Aim:
Please quote the passage on structured deposits word for word, starting with "MiFIR mentions that" and going on through "changes have occurred.".

Excerpted text:
☆ ☆ ☆ ☆ ☆ ☆ ☆
In relation to the marketing, distribution or sale of the structured deposits, the consultation paper seems to set criteria and factors that apply before and after a structured deposit has been marketed, distributed or sold to clients, which in our opinion is wrong and not aligned with EBA’s mandate. In addition, this option leads to the unclear use of the criteria and factors. A good example is to consider the “minimum subscription amount” as an indicator of the “average amount invested by each client in the structured deposit”, with the latter not being known before the structured deposit is marketed, distributed or sold to clients.
If, contrary to our understanding, intervention powers are to be applied in a wider scope of the term “precautionary”, we consider that the prohibition or restriction of structured deposits should apply only before or during the commercialization phase (before the financial settlement in the clients’ account).
MiFIR mentions that competent authorities’ powers do not imply any requirement to introduce or apply a product approval or licensing by the competent authority and, as a result, this issue is, to some extent, out of the scope of the present consultation. However, taking into account that EBA must ensure that actions taken by national competent authorities are justified and proportionate, it would be of extreme importance to know EBA’s opinion regarding the possibility of prohibiting or restricting the marketing, distribution or sale of structured deposits, where a product approval or licensing by national competent authorities already occurred, and the criteria and factors used to prohibit or restrict the structured deposit are the same as those previously used as a fundament for the approval of the structured deposit, when no substantial changes have occurred.
Although EBA recognizes that structured deposits present lower risks for investors than most financial instruments (as a result of two features that are part of the definition of a structured deposit: coverage by a deposit guarantee scheme and full repayment at maturity), the criteria and factors proposed fail to properly address that consideration.
Product intervention regime implies a serious restriction of the free functioning of the markets and the freedom to conduct business. Consequently, such regime should be considered as a last resort mechanism, only to be used in residual and specific cases.
☆ ☆ ☆ ☆ ☆ ☆ ☆
Data segment:
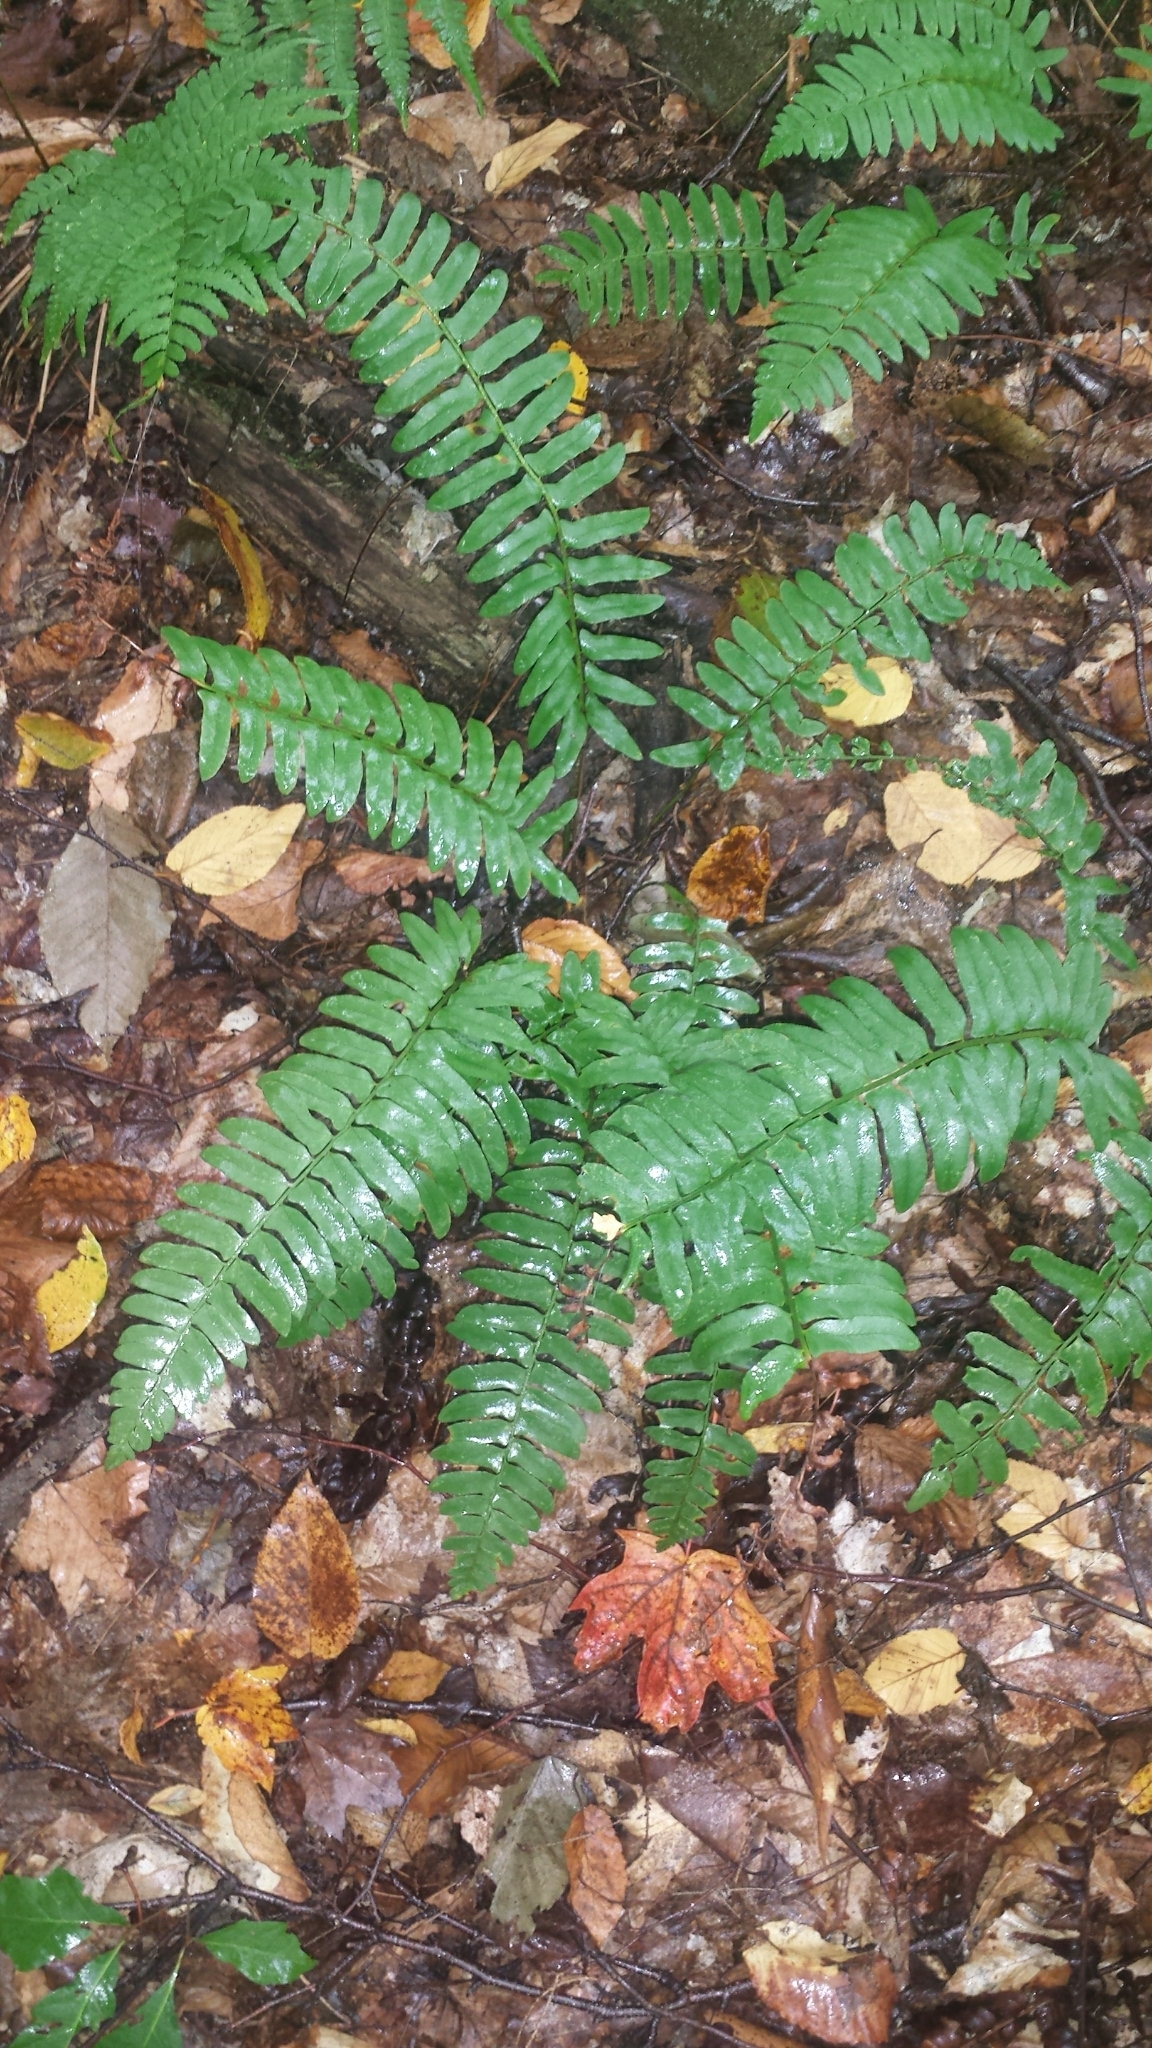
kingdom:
☆ ☆ ☆ ☆ ☆ ☆ ☆
Problem solution:
MiFIR mentions that competent authorities’ powers do not imply any requirement to introduce or apply a product approval or licensing by the competent authority and, as a result, this issue is, to some extent, out of the scope of the present consultation. However, taking into account that EBA must ensure that actions taken by national competent authorities are justified and proportionate, it would be of extreme importance to know EBA’s opinion regarding the possibility of prohibiting or restricting the marketing, distribution or sale of structured deposits, where a product approval or licensing by national competent authorities already occurred, and the criteria and factors used to prohibit or restrict the structured deposit are the same as those previously used as a fundament for the approval of the structured deposit, when no substantial changes have occurred.